If Alice needs to authorize another RAM user to read the tables in alice_a, instead of disclosing Bob’s AccessKey to the user, Alice can create a role (for example, AliceAReader), and assign the role the read permission on alice_a. However, AliceAReader cannot be used directly as no AccessKey corresponds to this role.

To obtain temporary authorization, Alice can call STS’s AssumeRole interface to inform STS that RAM user Bob wants to assume the role AliceAReader. If the interface is successfully called, STS returns a temporary AccessKeyID, AccessKeySecret, and SecurityToken as the access credentials. A temporary user assigned with these credentials obtains the temporary permission to access alice_a. The credentials’ expiration time is specified when the AssumeRole interface is called.

RAM and STS best practices

RAM and STS are designed with complexity to achieve flexible permission control at the cost of simplicity.

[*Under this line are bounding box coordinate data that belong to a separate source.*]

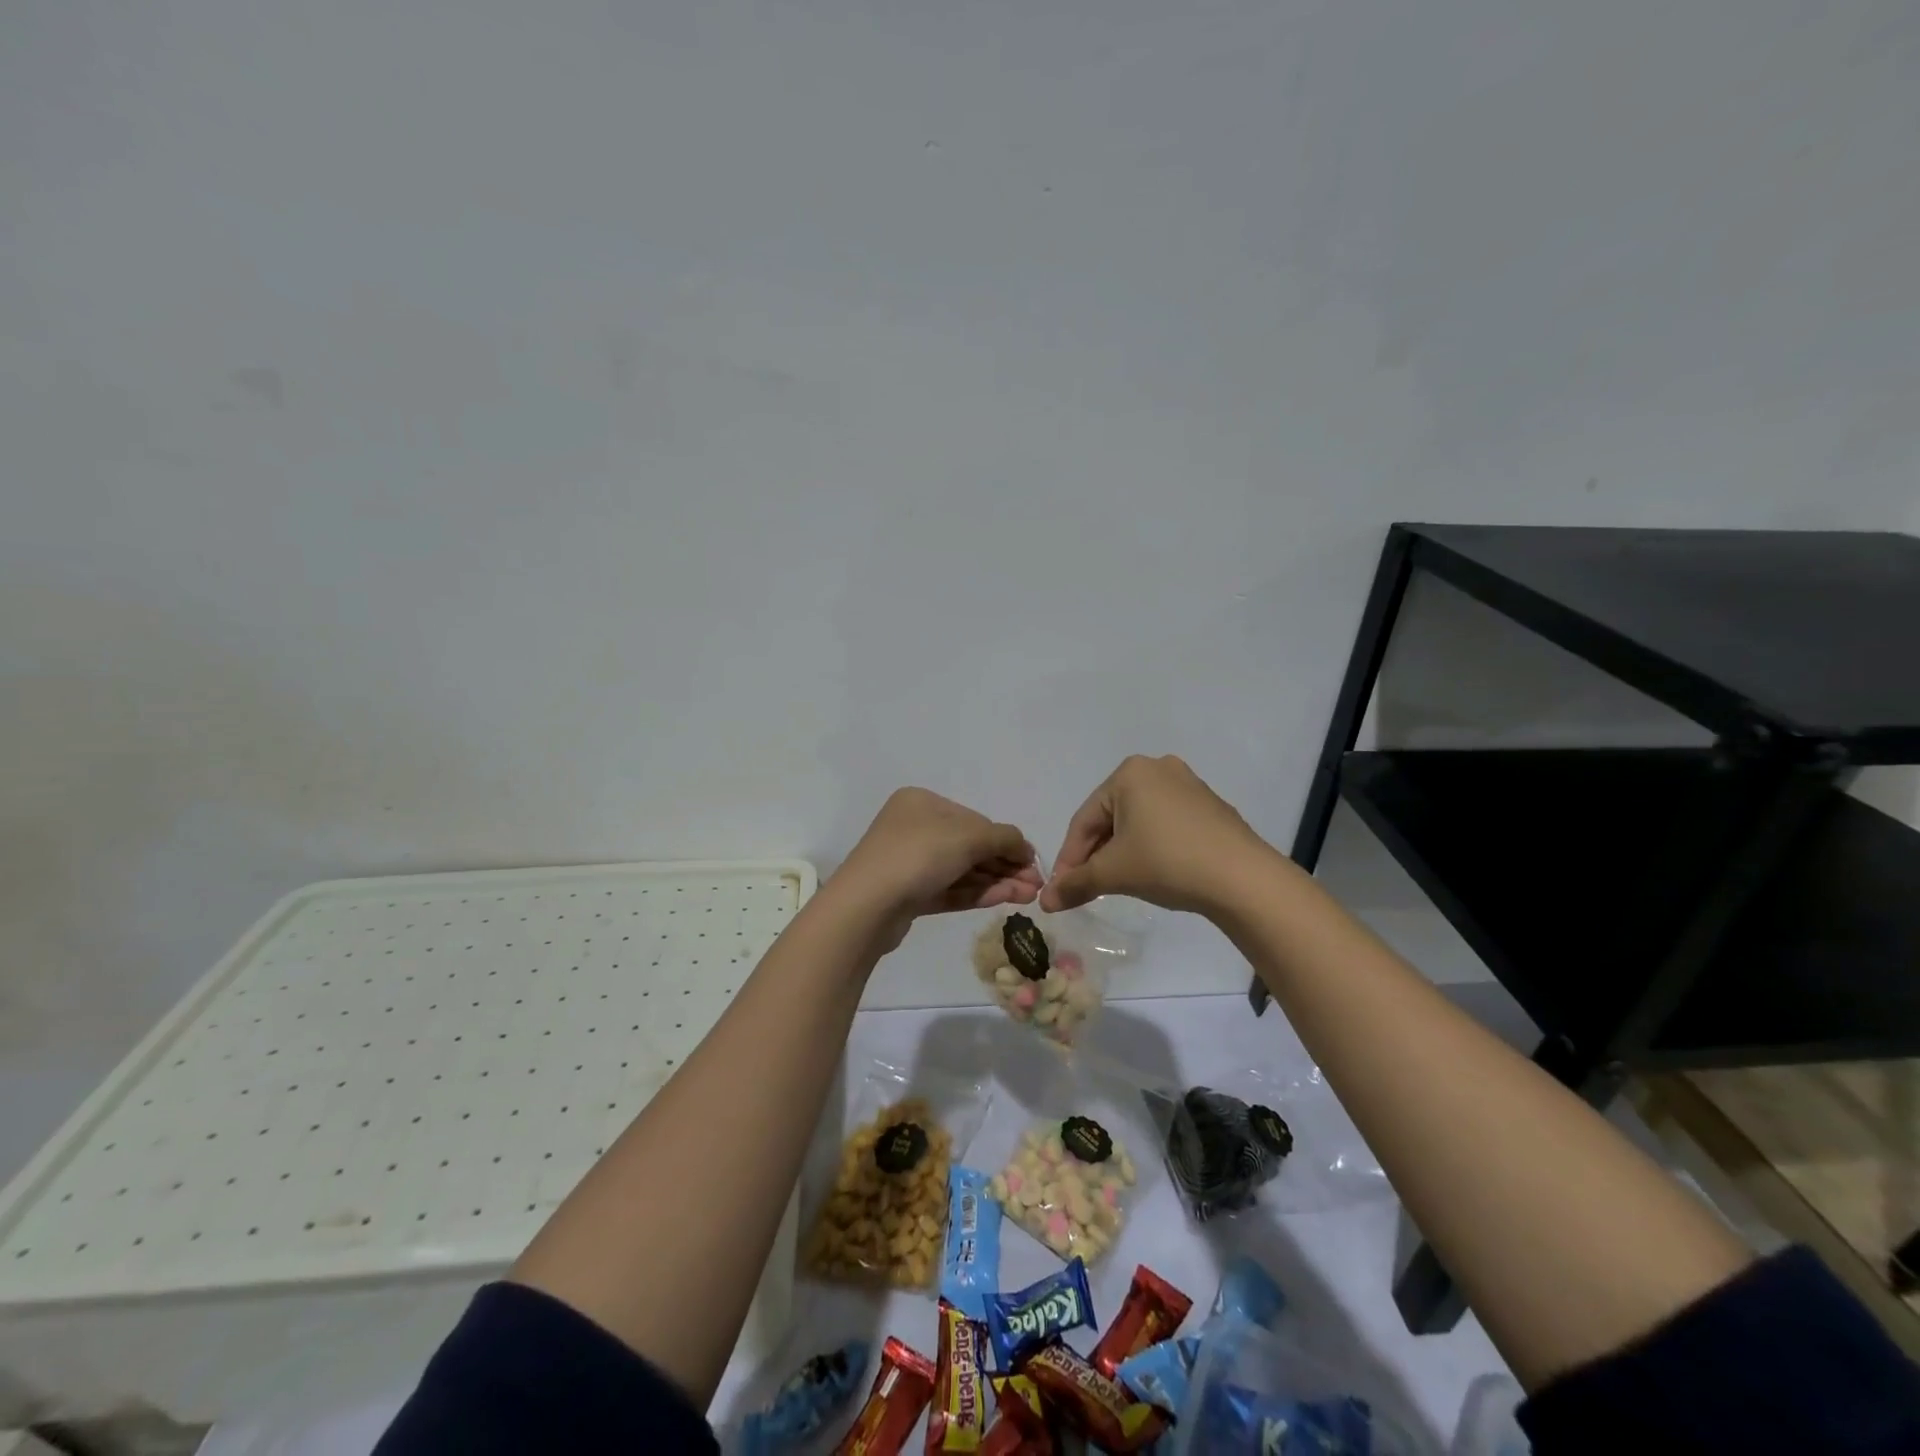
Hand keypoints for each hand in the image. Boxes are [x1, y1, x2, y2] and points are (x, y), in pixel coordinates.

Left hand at [830, 788, 1041, 947]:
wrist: (866, 907)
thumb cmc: (917, 856)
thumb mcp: (968, 837)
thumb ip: (1003, 838)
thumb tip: (1025, 847)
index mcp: (922, 803)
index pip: (974, 820)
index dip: (1006, 841)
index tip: (1032, 862)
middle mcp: (914, 827)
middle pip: (970, 846)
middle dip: (1005, 865)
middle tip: (1036, 886)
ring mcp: (909, 862)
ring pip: (962, 870)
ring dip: (997, 881)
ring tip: (1029, 897)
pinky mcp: (909, 894)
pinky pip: (949, 888)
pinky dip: (977, 893)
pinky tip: (1005, 899)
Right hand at [1040, 755, 1276, 915]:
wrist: (1243, 879)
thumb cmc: (1167, 862)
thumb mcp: (1114, 873)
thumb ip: (1075, 884)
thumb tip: (1044, 901)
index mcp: (1129, 773)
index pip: (1084, 820)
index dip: (1068, 858)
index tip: (1059, 890)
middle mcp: (1157, 768)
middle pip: (1110, 817)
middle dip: (1095, 854)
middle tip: (1086, 888)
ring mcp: (1188, 785)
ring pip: (1138, 822)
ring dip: (1121, 852)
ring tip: (1116, 883)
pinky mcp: (1210, 807)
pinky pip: (1165, 825)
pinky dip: (1150, 847)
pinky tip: (1152, 872)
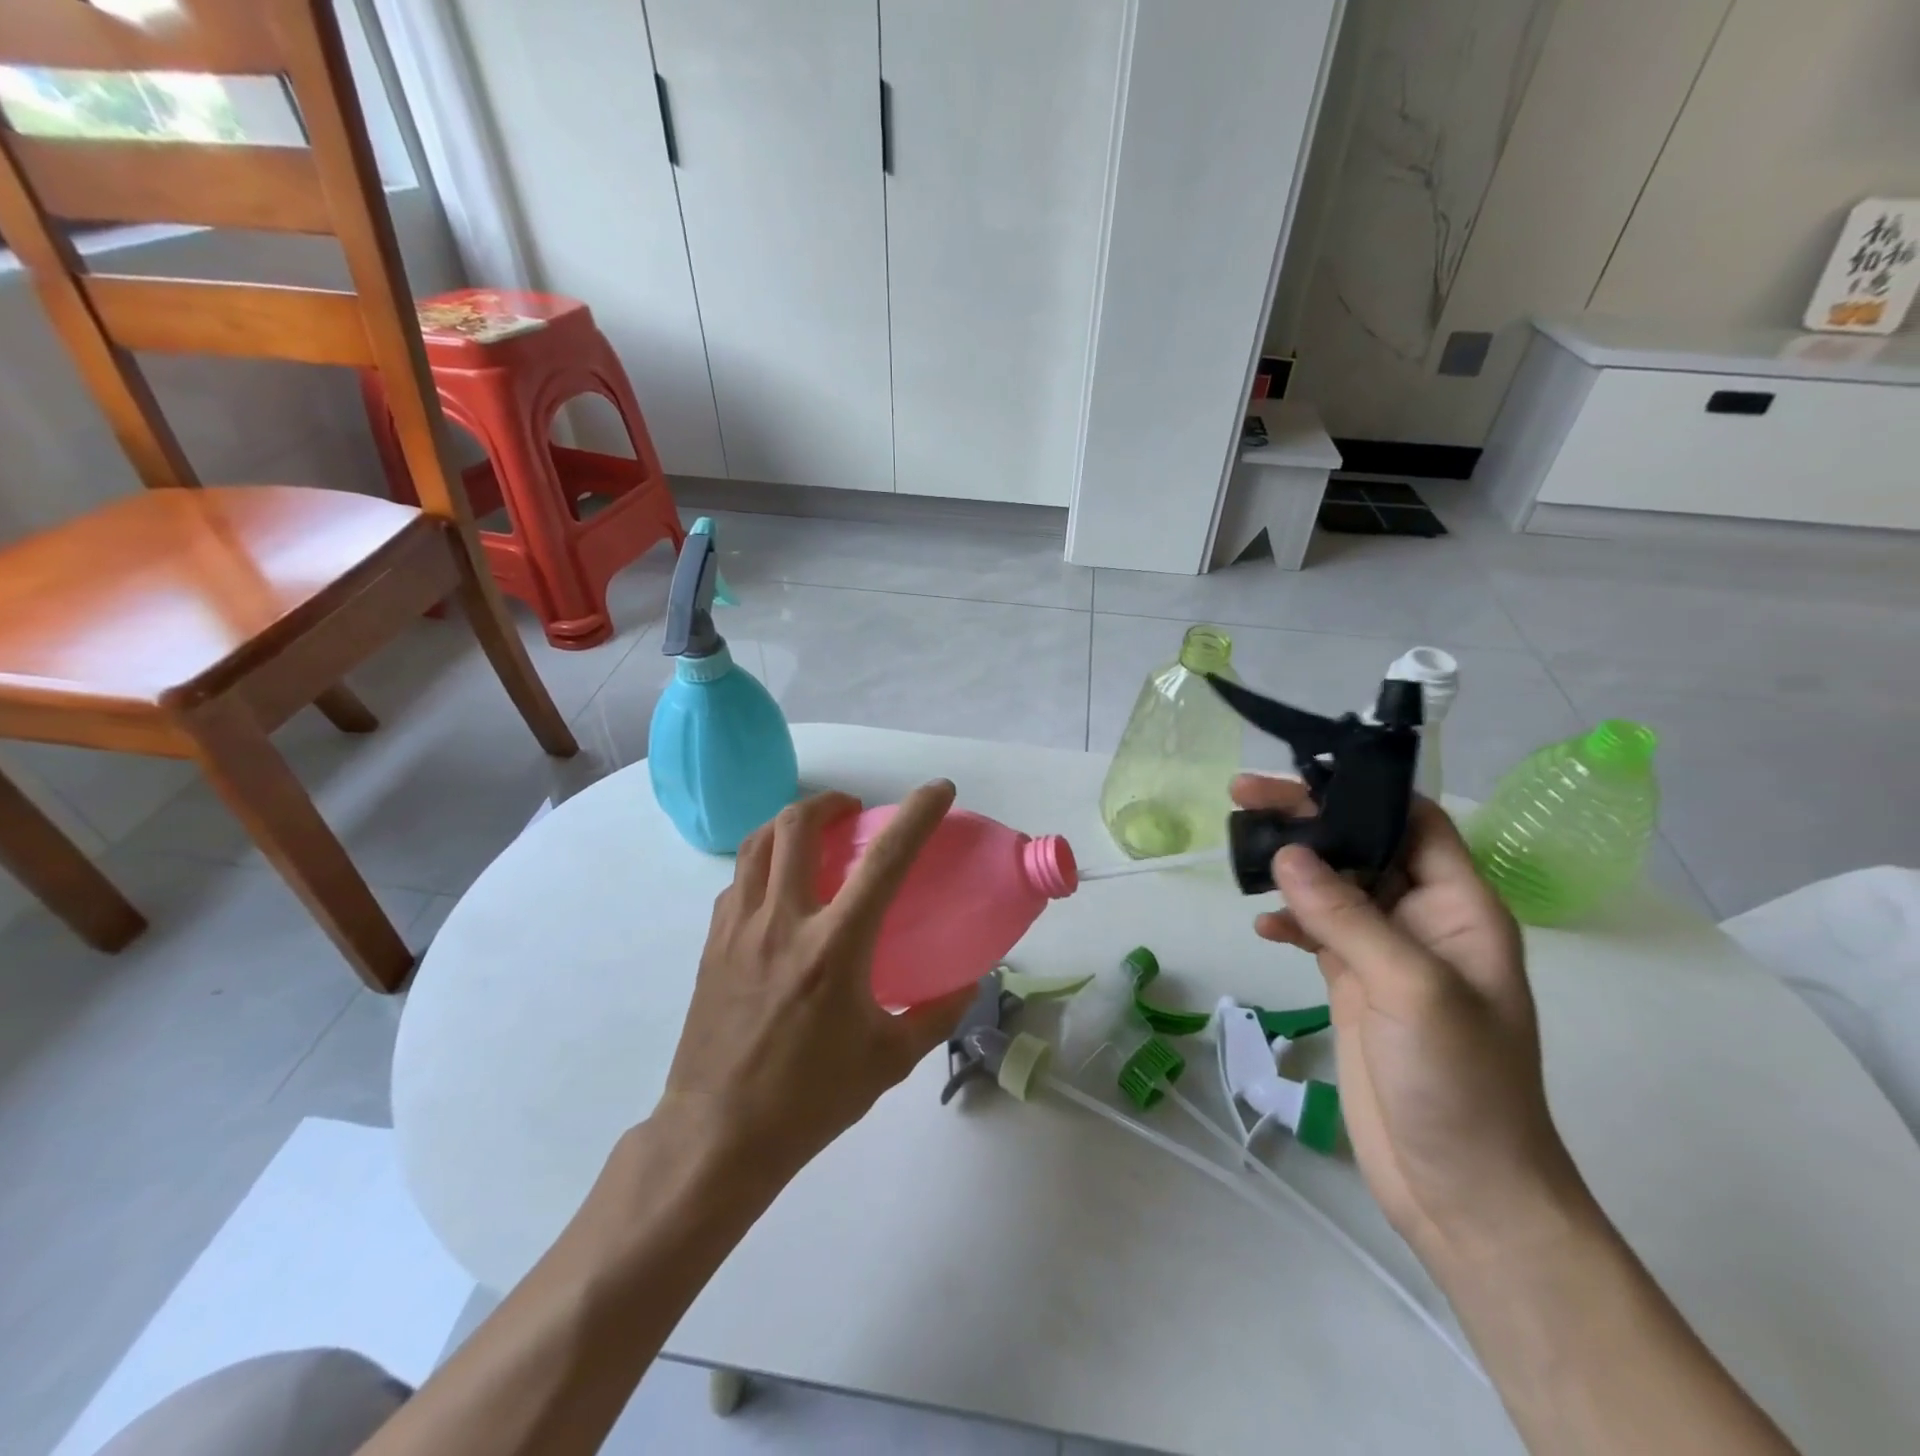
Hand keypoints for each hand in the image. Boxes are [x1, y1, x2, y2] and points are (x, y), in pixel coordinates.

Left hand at [657, 782, 975, 1182]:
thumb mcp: (888, 1061)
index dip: (917, 814)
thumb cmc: (809, 1100)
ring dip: (791, 824)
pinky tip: (779, 888)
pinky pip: (738, 880)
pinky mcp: (712, 943)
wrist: (717, 1136)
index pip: (885, 860)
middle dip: (831, 803)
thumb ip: (936, 1014)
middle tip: (855, 812)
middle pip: (798, 826)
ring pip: (758, 843)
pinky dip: (763, 862)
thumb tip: (971, 983)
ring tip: (815, 835)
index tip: (938, 790)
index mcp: (834, 947)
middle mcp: (782, 922)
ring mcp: (739, 929)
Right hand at [1233, 774, 1586, 1271]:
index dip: (1363, 792)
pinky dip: (1288, 920)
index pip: (1414, 823)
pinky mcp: (1353, 985)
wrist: (1462, 1190)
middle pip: (1362, 846)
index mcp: (1459, 908)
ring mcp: (1385, 954)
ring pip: (1332, 885)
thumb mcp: (1411, 990)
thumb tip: (1286, 854)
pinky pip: (1317, 931)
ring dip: (1291, 866)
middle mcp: (1422, 920)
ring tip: (1240, 847)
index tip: (1298, 775)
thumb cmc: (1461, 1085)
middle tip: (1243, 795)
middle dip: (1309, 819)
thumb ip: (1347, 917)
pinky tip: (1263, 925)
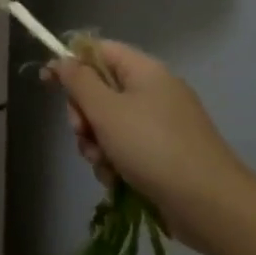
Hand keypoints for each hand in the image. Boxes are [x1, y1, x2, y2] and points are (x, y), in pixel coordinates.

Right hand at [47, 41, 255, 251]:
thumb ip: (79, 81)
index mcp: (145, 71)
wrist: (208, 204)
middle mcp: (154, 91)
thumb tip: (63, 60)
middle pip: (100, 89)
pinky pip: (126, 147)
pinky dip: (115, 161)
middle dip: (84, 114)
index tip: (47, 83)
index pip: (99, 50)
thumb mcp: (106, 110)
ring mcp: (161, 124)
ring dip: (96, 143)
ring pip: (109, 123)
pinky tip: (116, 180)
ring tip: (102, 164)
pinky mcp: (164, 153)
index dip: (70, 63)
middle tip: (83, 133)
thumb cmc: (152, 147)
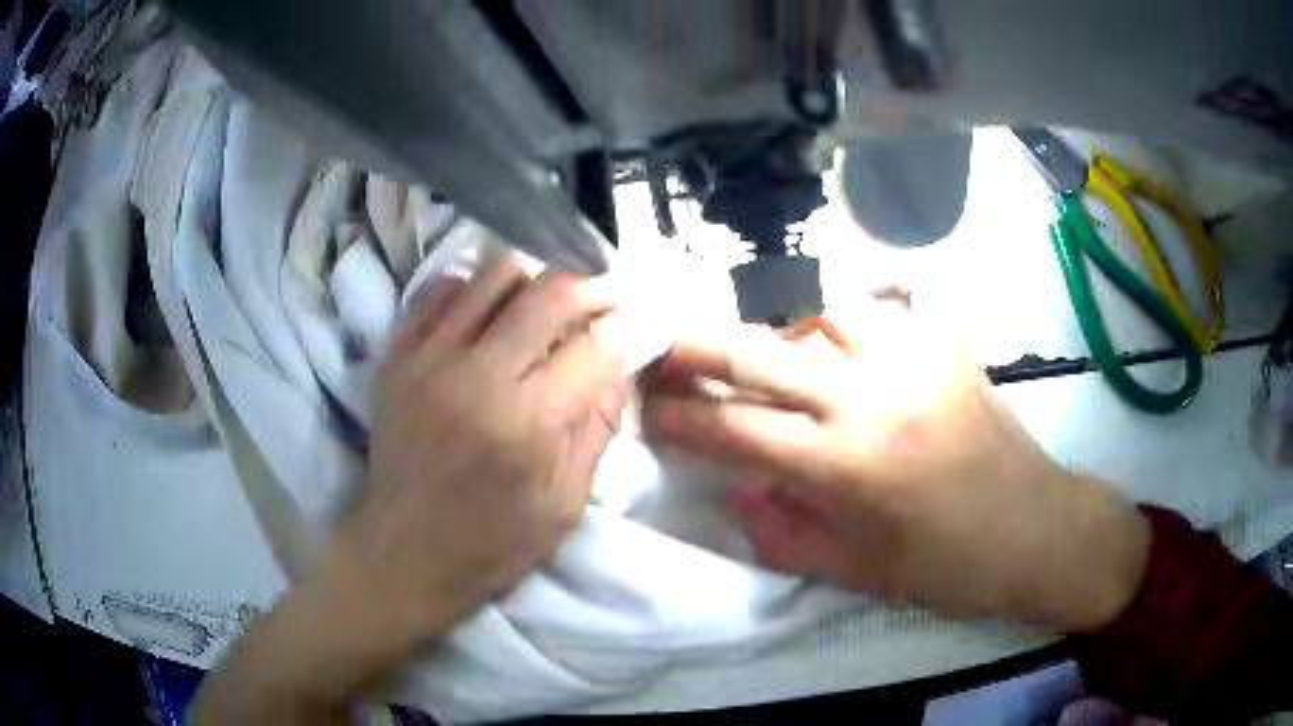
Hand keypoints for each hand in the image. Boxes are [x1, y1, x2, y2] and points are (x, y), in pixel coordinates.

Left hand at [192, 252, 628, 723]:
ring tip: (544, 309)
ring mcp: (427, 357)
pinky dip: (477, 291)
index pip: (597, 345)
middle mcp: (475, 377)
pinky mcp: (396, 353)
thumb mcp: (566, 502)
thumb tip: (623, 357)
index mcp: (526, 425)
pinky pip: (444, 287)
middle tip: (604, 302)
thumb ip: (597, 424)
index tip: (641, 322)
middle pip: (552, 291)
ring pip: (498, 272)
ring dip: (535, 282)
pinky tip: (488, 320)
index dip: (630, 326)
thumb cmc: (493, 542)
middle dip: (593, 289)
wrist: (402, 550)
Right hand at [642, 297, 1148, 631]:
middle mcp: (872, 397)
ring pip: (827, 312)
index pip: (738, 432)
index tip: (650, 409)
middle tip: (665, 344)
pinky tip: (867, 290)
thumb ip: (786, 537)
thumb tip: (736, 494)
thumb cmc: (950, 568)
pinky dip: (887, 282)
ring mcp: (917, 360)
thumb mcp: (861, 573)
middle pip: (765, 353)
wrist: (1038, 533)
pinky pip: (916, 293)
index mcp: (846, 465)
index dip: (685, 420)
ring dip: (785, 325)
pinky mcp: (955, 348)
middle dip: (700, 347)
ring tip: (769, 345)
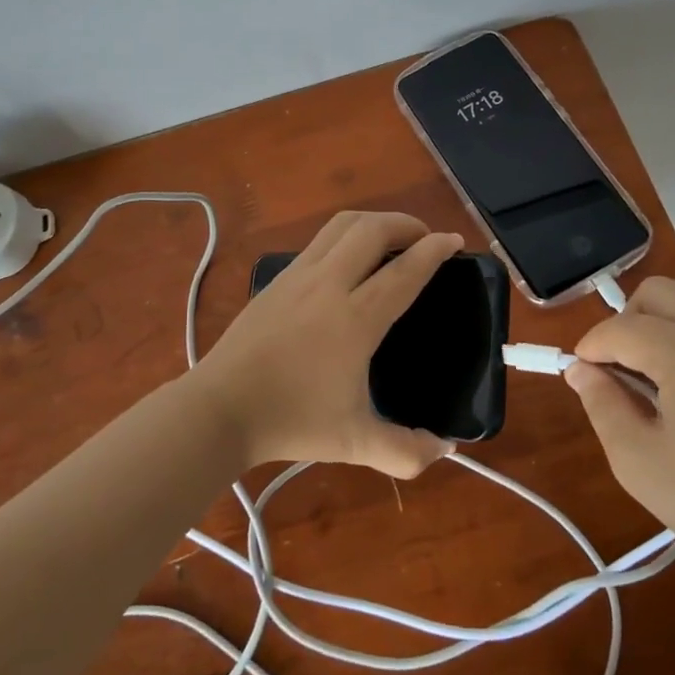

RAM users and roles are two concepts used to separate the entity that performs operations from the virtual entity that represents a permission set. If a RAM user requires many permissions (including read and write permissions) but each operation only requires part of the total permission set, you can create two roles: one with the read permission and one with the write permission. Then create a user who does not have any permissions but can assume these two roles. When a RAM user needs to read or write data, the RAM user can temporarily assume the role with the required permission. In addition, roles can be used to grant permissions to other Alibaba Cloud users, making collaborations easier while maintaining strict account security.

Implementing RAM or STS through the console and command line operations are strongly recommended to reduce the actual amount of codes that must be used. If code must be used to perform such operations, see the RAM API Reference and STS API Reference.